- What is needed
Please return every line below that contains the string "evenodd".

(Records from a data source)
- - - - -

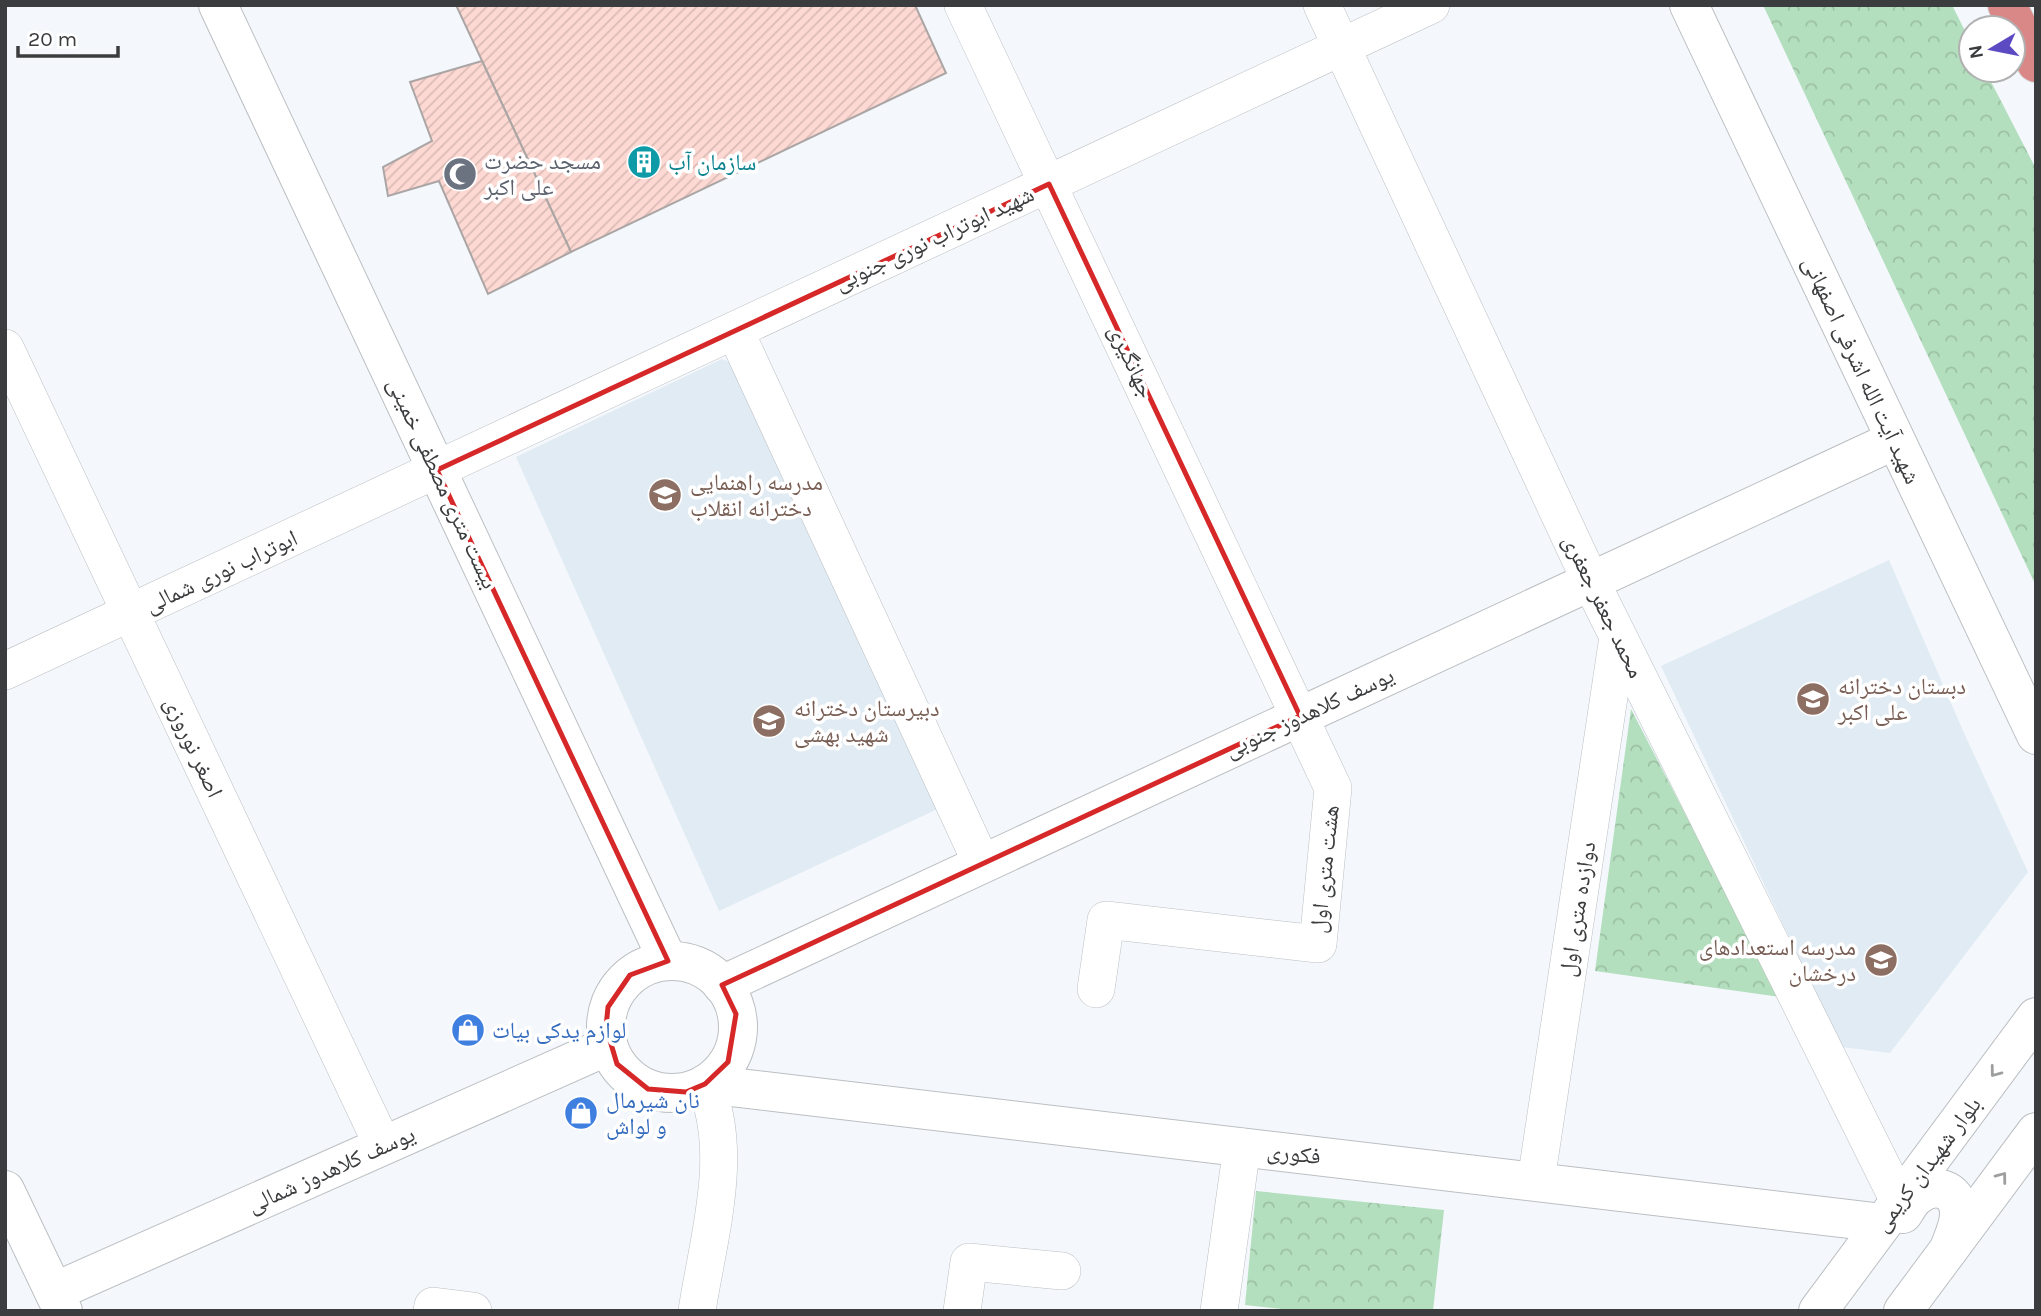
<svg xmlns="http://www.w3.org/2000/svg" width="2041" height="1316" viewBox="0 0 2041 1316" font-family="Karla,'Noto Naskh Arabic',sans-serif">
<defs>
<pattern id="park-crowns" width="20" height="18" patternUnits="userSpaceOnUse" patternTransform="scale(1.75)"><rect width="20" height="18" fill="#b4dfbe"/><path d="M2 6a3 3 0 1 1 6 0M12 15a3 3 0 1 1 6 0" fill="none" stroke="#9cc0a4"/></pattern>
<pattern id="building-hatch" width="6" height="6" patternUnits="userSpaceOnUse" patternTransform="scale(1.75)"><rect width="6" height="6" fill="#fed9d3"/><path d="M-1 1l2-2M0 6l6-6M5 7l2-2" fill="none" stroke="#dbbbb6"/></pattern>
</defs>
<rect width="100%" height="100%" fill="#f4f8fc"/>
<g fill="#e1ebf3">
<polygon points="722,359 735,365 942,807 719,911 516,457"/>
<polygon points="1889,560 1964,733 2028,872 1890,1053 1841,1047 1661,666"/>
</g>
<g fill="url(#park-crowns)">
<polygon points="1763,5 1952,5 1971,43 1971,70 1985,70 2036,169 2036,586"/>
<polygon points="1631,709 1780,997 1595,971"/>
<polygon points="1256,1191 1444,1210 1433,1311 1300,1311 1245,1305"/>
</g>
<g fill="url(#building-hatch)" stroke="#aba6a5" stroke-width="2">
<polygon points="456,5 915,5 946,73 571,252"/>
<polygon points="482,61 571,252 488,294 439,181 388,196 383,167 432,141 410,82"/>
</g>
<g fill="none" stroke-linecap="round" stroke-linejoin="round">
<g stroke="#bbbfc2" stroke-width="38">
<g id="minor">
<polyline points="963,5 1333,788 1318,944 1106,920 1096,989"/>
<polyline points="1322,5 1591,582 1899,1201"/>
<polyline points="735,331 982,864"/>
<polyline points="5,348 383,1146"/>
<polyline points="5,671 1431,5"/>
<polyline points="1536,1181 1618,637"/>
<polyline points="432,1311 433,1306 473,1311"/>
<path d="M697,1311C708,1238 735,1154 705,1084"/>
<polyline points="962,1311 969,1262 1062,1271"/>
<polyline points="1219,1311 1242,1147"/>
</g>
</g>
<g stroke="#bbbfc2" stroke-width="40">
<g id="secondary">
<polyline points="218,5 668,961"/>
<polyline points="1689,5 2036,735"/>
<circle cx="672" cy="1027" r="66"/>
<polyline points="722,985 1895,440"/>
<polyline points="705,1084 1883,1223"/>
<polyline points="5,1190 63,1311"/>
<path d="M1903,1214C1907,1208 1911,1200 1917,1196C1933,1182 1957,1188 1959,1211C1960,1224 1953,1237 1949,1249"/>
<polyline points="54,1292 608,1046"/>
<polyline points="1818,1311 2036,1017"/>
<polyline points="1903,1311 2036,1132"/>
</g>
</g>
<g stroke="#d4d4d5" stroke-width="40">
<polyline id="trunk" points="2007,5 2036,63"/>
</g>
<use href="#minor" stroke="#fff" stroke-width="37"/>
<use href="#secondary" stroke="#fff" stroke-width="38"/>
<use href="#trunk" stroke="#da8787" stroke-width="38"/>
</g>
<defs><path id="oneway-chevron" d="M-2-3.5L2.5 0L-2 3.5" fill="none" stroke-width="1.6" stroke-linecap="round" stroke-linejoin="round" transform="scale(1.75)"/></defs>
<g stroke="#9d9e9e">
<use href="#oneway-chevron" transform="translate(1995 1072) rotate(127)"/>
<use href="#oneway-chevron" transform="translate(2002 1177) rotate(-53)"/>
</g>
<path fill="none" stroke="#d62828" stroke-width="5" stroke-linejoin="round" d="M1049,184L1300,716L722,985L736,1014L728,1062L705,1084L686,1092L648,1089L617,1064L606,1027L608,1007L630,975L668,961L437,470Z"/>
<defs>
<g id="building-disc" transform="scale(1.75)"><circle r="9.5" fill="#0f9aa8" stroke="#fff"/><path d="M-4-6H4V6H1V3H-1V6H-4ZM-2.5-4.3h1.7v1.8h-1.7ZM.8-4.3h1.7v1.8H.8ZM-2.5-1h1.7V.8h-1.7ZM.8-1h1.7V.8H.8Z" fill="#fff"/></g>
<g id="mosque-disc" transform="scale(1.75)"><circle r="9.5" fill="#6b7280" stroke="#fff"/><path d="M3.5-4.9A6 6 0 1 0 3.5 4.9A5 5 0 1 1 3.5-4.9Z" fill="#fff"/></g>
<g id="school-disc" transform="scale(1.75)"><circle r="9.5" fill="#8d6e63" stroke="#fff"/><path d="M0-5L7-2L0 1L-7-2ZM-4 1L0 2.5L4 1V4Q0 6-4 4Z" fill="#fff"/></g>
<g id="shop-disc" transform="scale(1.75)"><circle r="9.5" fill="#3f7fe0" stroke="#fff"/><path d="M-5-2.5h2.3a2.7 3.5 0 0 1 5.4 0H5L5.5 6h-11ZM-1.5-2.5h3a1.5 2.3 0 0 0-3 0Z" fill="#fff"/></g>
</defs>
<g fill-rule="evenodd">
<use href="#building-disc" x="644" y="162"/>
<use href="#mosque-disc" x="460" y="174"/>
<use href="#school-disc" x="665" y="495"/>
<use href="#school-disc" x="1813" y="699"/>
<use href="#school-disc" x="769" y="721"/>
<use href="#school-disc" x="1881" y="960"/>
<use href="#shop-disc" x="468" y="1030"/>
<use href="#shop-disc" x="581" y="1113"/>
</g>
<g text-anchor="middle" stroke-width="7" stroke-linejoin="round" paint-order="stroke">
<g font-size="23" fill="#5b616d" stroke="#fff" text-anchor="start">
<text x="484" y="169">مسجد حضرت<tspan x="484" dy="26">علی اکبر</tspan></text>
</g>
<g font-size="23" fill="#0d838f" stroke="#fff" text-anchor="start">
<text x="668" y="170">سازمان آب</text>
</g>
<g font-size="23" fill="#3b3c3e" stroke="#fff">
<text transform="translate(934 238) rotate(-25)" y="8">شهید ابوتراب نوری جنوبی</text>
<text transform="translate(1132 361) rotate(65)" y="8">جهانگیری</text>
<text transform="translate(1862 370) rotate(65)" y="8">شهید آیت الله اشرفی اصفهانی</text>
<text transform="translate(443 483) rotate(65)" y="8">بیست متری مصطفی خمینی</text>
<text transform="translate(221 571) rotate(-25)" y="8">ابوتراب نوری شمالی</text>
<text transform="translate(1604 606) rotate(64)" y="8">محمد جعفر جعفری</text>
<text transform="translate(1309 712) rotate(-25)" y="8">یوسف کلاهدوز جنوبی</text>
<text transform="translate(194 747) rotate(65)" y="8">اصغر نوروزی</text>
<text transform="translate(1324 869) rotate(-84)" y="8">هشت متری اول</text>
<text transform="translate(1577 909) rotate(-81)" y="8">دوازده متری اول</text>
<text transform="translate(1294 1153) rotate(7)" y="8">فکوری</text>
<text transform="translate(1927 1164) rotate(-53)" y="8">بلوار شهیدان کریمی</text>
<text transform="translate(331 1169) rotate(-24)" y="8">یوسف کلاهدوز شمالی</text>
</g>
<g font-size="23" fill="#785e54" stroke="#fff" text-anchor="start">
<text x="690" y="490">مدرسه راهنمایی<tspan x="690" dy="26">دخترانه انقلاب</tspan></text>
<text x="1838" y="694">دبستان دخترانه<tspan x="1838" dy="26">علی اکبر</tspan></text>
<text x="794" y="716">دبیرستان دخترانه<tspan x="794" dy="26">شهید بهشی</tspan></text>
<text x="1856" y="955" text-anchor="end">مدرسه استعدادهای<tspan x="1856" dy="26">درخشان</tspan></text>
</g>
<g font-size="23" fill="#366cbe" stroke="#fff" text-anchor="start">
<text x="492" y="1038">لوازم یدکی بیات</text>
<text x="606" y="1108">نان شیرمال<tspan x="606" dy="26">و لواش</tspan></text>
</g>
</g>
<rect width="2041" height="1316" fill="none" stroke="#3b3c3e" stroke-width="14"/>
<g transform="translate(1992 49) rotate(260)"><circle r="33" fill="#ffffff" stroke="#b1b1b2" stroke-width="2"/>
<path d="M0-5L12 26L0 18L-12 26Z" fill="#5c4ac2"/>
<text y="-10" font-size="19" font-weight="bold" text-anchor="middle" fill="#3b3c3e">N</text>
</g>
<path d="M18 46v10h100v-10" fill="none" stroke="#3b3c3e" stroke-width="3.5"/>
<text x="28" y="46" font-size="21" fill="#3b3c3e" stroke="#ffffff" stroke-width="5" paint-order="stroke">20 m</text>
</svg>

- - - - -

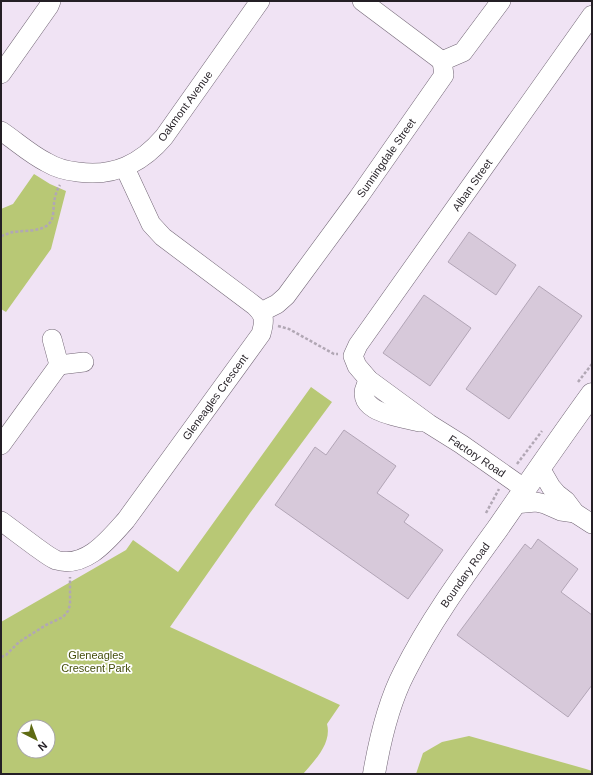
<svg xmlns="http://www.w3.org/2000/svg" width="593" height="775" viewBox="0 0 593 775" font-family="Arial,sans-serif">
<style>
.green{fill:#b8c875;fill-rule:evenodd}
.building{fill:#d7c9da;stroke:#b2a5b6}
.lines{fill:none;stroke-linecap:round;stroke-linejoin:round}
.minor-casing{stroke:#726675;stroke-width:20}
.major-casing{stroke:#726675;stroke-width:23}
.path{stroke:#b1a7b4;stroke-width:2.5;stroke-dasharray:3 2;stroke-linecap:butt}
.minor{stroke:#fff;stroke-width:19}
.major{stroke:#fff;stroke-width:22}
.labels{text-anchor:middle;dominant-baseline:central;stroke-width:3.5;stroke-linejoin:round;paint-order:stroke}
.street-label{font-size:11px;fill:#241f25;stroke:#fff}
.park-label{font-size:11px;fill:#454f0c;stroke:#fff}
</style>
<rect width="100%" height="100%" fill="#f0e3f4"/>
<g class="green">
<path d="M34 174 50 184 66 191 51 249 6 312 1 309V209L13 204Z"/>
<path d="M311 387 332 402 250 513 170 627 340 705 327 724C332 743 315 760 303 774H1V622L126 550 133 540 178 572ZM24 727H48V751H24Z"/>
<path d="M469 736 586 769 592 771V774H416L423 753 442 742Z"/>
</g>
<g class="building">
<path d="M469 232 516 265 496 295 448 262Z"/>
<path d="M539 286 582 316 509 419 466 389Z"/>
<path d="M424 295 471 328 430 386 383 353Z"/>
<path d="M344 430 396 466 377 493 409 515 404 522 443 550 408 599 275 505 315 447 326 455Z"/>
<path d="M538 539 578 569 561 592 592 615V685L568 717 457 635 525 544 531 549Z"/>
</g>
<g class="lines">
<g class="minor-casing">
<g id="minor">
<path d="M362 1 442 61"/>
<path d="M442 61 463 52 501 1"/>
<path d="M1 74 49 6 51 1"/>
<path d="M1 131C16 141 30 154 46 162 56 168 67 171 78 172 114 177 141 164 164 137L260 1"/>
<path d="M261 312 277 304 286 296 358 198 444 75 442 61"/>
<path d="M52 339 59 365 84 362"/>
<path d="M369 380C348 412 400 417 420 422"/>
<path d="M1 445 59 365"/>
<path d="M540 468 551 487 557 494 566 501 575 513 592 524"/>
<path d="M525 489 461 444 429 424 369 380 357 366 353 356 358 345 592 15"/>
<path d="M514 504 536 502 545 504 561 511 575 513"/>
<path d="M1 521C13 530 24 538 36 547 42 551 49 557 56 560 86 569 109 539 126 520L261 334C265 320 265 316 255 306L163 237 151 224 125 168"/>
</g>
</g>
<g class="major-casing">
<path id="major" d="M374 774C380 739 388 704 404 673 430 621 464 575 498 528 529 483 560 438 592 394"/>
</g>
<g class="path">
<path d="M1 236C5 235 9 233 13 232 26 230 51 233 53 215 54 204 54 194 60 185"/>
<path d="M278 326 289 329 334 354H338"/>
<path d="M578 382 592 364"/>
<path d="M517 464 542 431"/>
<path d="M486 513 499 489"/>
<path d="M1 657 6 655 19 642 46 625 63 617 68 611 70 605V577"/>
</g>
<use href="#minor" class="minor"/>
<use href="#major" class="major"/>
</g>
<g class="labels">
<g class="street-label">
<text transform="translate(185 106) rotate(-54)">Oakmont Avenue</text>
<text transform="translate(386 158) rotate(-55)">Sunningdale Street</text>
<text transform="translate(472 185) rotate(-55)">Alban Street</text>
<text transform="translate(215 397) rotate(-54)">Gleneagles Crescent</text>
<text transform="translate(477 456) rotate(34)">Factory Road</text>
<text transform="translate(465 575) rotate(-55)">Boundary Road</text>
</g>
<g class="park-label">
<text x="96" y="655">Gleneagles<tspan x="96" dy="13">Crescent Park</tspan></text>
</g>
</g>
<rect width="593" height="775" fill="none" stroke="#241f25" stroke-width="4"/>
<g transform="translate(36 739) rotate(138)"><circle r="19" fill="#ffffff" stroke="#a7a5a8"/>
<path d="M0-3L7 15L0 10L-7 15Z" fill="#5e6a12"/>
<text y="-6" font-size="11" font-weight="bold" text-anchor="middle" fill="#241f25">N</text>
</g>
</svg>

- - - - -

- Answer space
<g fill-rule="evenodd">
.green{fill:#b8c875;fill-rule:evenodd}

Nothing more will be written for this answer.